One Syrian migrant said he had pushed his child to the side to protect them after he was threatened with a knife and kicked to the ground. Speaking to the state broadcaster with evident scarring, he said he had to be treated at the hospital.
The incidents started around 8pm, an hour after a march by residents against the community’s “ghettoisation” which ended peacefully, according to Cyprus News Agency.
Shortly before midnight, an apartment in the area was in danger of burning down from a fire that started from the balcony from unknown causes. Thanks to the timely intervention of the occupants, the fire was extinguished before it spread.
In other earlier incidents, cars sustained extensive damages while one vehicle was overturned and windows were smashed in houses and shops. Police have attributed damages to both Greek Cypriots and Syrians.
Police used teargas to disperse groups in an effort to prevent further attacks, while the anti-riot unit was called in.
Chief of police, Stylianos Papatheodorou and a strong police presence remain in the area while CCTV footage is being examined.
Earlier, on Sunday afternoon the 300 residents from Chlorakas and the surrounding areas, as well as party representatives, held a march regarding the migrant isse in the area and the Ayios Nikolaos (St Nicholas Elegant Residences) complex relocation operation.

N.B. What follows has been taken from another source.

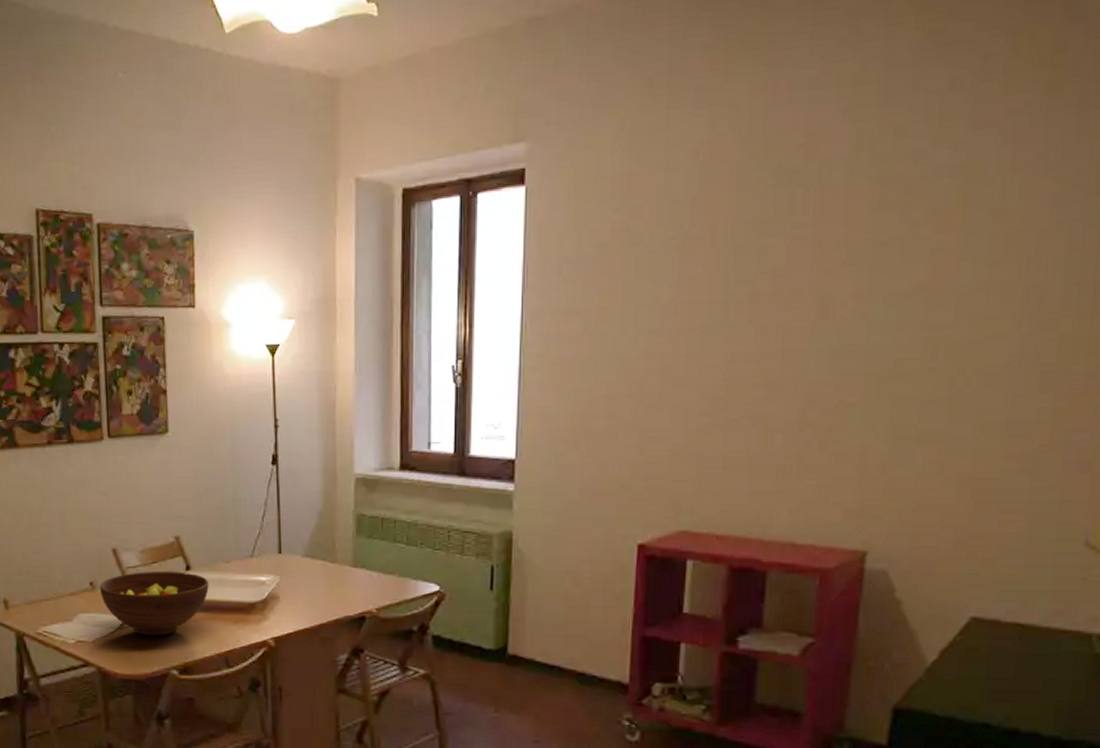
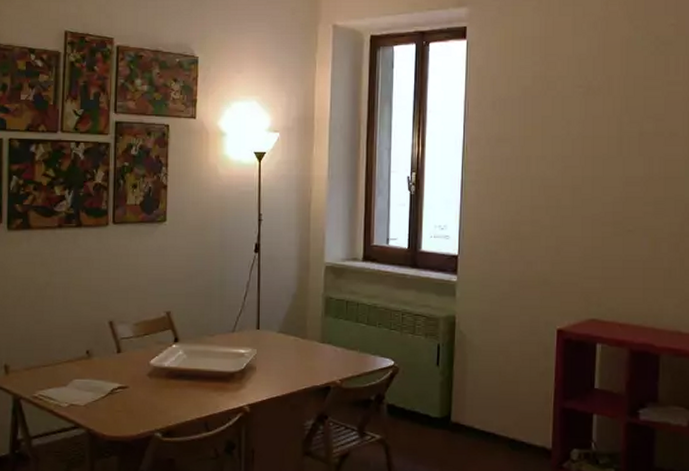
fruit bowl: present [99,572,209,636] -> none [94,342,194,401]

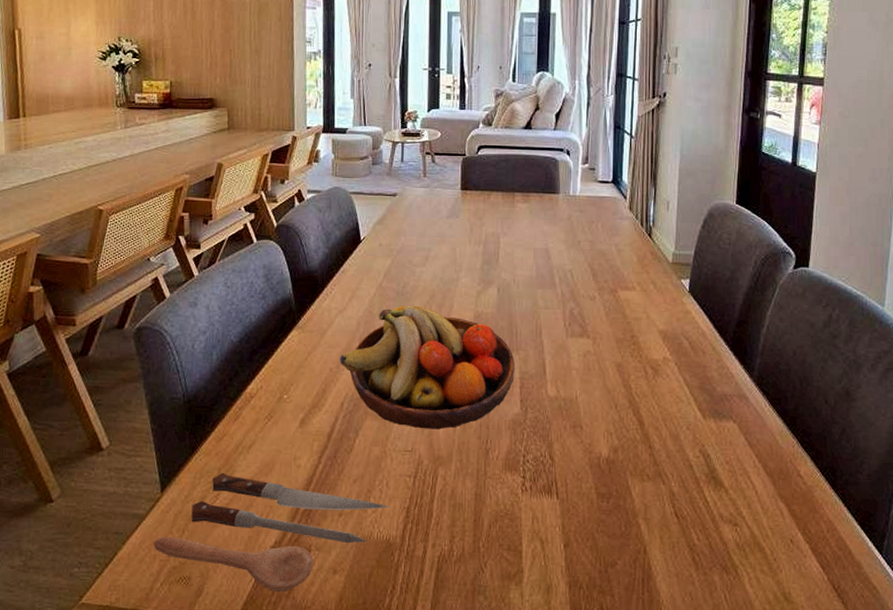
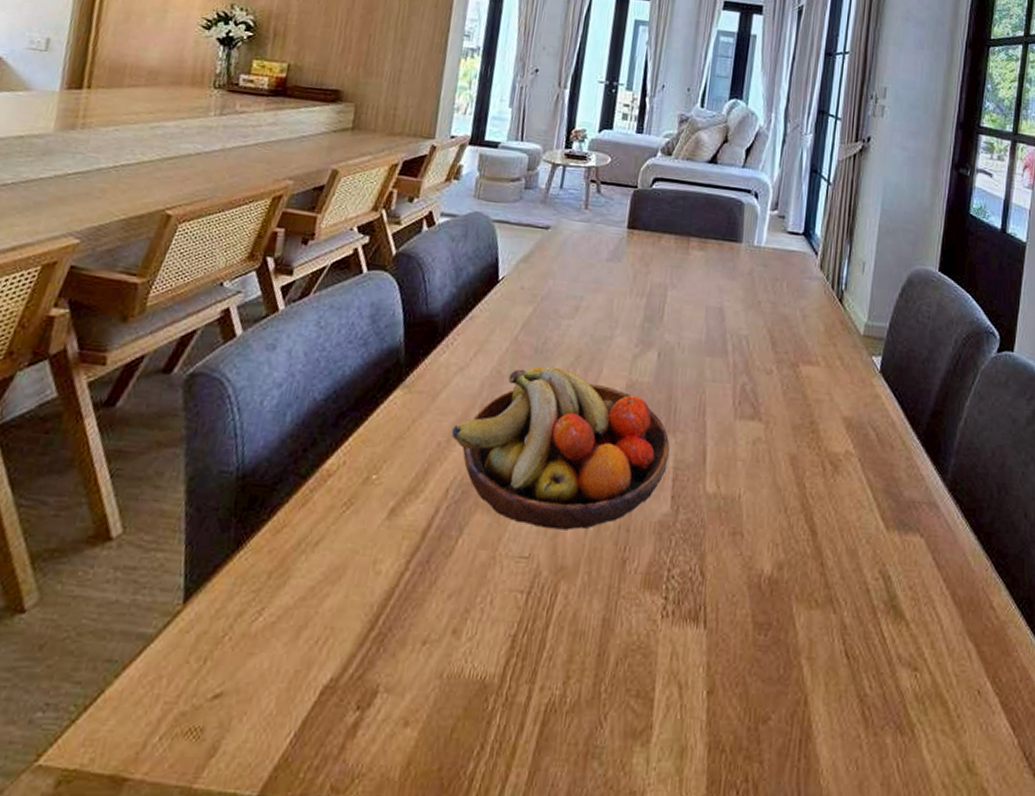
spoon: present [154,472,389,593] -> none [159,578,490,753]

The event, which started at 6pm in the afternoon and ended an hour later, saw protestors shouting slogans for the removal from Chlorakas of all “who live illegally in the territory of the Republic,” while the main theme of the organisers was the “de-ghettoisation of Chlorakas”.
Letymbiotis said that Sunday’s disturbance reconfirms the government belief it is essential to set up a deputy ministry of immigration.
The relevant bill for the ministry was sent to parliament in June.
“Effectively dealing with immigration is one of the government’s priorities. Already, in recent months we are witnessing a reversal, for the first time, of balances, departures are more than arrivals and this is the first time in several years. Already, the number of application examiners has increased, the number of pending applications has decreased, and we will continue in this direction,” he said.